• _Aangeleverde tekst_:
++++++++++++++++++++
In het eindbeeld bestaat het erf als gezegd uit drie delen. Om de drie delen van het erf toch aan elkaar te binden zijn verschillende ontwerpmiddelen ingezet. Een nieuwe wijk langs het nieuwe achtererf vormt de verlenging van de bestaande wijk. De nieuwe wijk ligt iets noordelijker vanwege de benodigde ruimte voor een boomsingel. De wijk voorziet in de gewenste nieuwe waterberging met de komst van het nieuwe erf en refereert aan de vroeger aanwezige verkavelingsrichting die oost-west georiënteerd was.

De twee achtererven worden met inheemse opgaande beplanting visueel aan elkaar verbonden. Langs het bestaande erf wordt een strook met heesters en struiken voorgesteld. Er is onvoldoende ruimte om hier hoogopgaande beplanting te realiseren. Op het achtererf wordt op 10 meter van de nieuwe loods een stevige singelbeplanting gerealiseerd met bomen en ondergroei van heesters en struiken van hetzelfde sortiment als langs de bestaande aardappelloods. De singelbeplanting staat in de lijn van de huidige wijk. Het voorerf wordt (nu al) omringd met een beukenhaag, wat een passende inpassing is.

De nieuwe loods wordt gebouwd in het verlengde van de bestaande loods, waarbij de noordzijde van de nieuwe loods in dezelfde lijn ligt als de bestaande loods. De loods wordt op 5 meter van de hoofdwijk gesitueerd.

De nieuwe mestsilo ligt vrij, achter het erf, omdat op het erf onvoldoende ruimte is, gelet op de benodigde manoeuvreerruimte bij de nieuwe loods. Er is bewust gekozen de mestsilo niet in te passen met beplanting. Juist extra beplanting benadrukt de ligging van de mestsilo achter het erf, los in het landschap. Door voor de mestsilo donkere kleuren te kiezen, zal de silo in het beeld vanaf de Dordseweg aan de noordzijde samenvallen met de beplanting langs het Dommerskanaal. Diezelfde beplanting schermt het zicht op de silo af vanaf de zuidzijde. Het erf blokkeert het zicht op de silo vanaf de oostkant.

Voorwaarden nieuwe bebouwing:

  • loods dezelfde dakhelling als bestaande loods;
  • goot- en bouwhoogte van de loods zijn respectievelijk 5,5m en 9,5m;
  • kleurstelling loods en mestsilo: donkere grijs- of groentinten en voor de loods een donker-grijs tot zwart dak.

Passende beplanting:

  • bomen: eik (Quercus robur), grauwe abeel (Populus x canescens), esdoorn (Acer pseudo-platanus) en zachte berk (Betula pubescens);
  • heesters/struiken: hulst (Ilex aquifolium), veldesdoorn (Acer campestre), krent (Amelan-chier), vogelkers (Prunus padus) en Gelderse roos (Viburnum opulus).
++++++++++++++++++++
• _Opdrachten_:
- 1) Beantwoord aan de hand van de aangeleverde tekst de volgende vragen:
(a) Waarom ligt de nieuwe wijk iets noordelijker?
(b) Op welke afstand van de nieuwe loods komt de singelbeplanting op het achtererf?
(c) Welke goot- en bouwhoogte gelden voor de loods?
- 2) Geef alle regels van de records hieronder weer als Markdown-tabel met de kolommen „Nr” en „Recordregel”, zonder de lege regels. Laat de afbeeldingen weg uit je antwoord.
++++++++++++++++++++
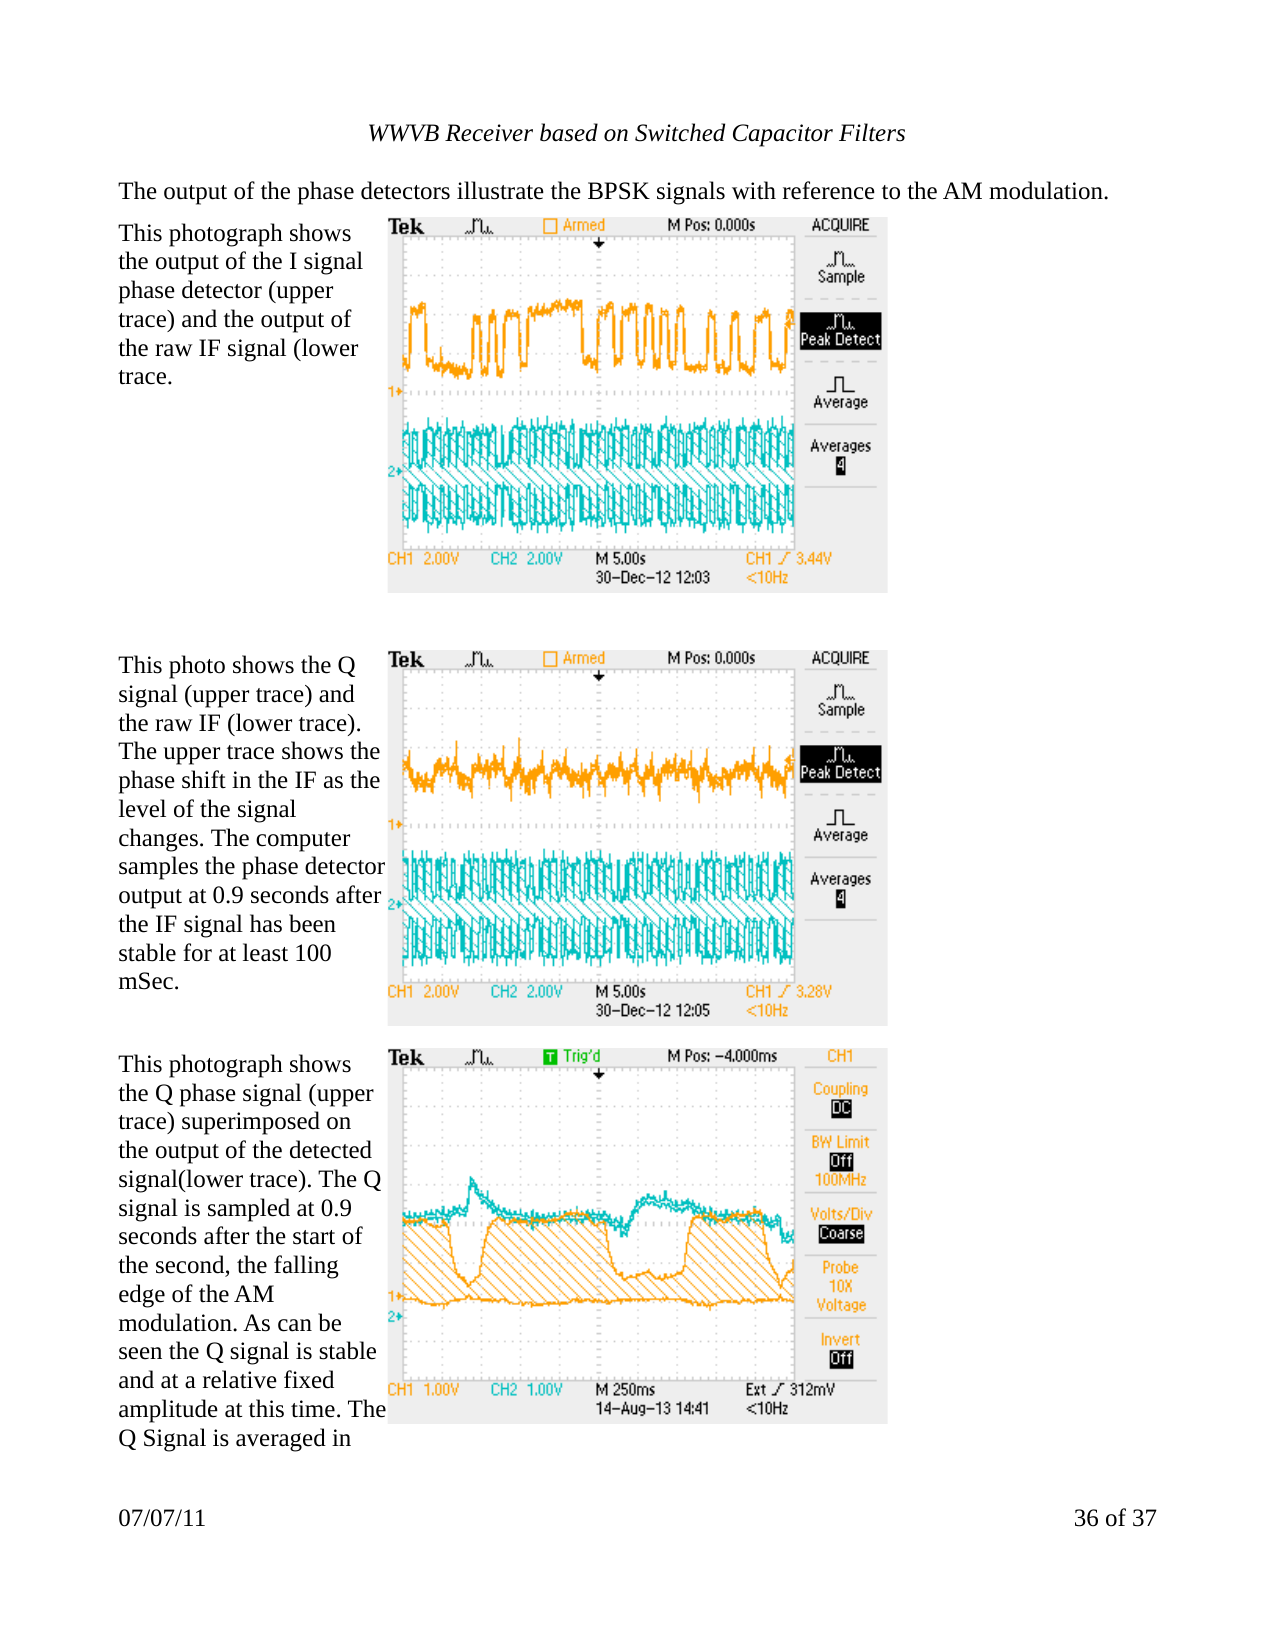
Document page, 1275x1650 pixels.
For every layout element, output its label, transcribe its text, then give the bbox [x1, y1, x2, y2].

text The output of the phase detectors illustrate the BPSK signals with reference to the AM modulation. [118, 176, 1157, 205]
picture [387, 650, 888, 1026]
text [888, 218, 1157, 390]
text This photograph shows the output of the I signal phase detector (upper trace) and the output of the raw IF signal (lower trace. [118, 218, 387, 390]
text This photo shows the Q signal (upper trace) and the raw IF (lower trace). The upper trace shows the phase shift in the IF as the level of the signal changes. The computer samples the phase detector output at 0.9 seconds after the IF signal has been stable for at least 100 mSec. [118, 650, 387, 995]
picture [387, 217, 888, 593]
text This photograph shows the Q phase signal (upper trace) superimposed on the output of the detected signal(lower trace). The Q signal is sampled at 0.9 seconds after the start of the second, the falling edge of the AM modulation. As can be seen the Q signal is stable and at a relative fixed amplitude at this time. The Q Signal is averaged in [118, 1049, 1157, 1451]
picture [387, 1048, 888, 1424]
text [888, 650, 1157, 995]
++++++++++++++++++++
• _Antwoorden_:
- 1)
(a) De nieuwe wijk ligt iets noordelijker vanwege de benodigde ruimte voor een boomsingel.
(b) De singelbeplanting komt op 10 meter van de nieuwe loods.
(c) De goothoogte is 5,5 m en de bouwhoogte is 9,5 m.

- 2)
| Nr | Recordregel |
|---|---|
| 1 | Document page, 1275x1650 pixels. |
| 2 | For every layout element, output its label, transcribe its text, then give the bbox [x1, y1, x2, y2]. |
| 3 | text The output of the phase detectors illustrate the BPSK signals with reference to the AM modulation. [118, 176, 1157, 205] |
| 4 | picture [387, 650, 888, 1026] |
| 5 | text [888, 218, 1157, 390] |
| 6 | text This photograph shows the output of the I signal phase detector (upper trace) and the output of the raw IF signal (lower trace. [118, 218, 387, 390] |
| 7 | text This photo shows the Q signal (upper trace) and the raw IF (lower trace). The upper trace shows the phase shift in the IF as the level of the signal changes. The computer samples the phase detector output at 0.9 seconds after the IF signal has been stable for at least 100 mSec. [118, 650, 387, 995] |
| 8 | picture [387, 217, 888, 593] |
| 9 | text This photograph shows the Q phase signal (upper trace) superimposed on the output of the detected signal(lower trace). The Q signal is sampled at 0.9 seconds after the start of the second, the falling edge of the AM modulation. As can be seen the Q signal is stable and at a relative fixed amplitude at this time. The Q Signal is averaged in [118, 1049, 1157, 1451] |
| 10 | picture [387, 1048, 888, 1424] |
| 11 | text [888, 650, 1157, 995] |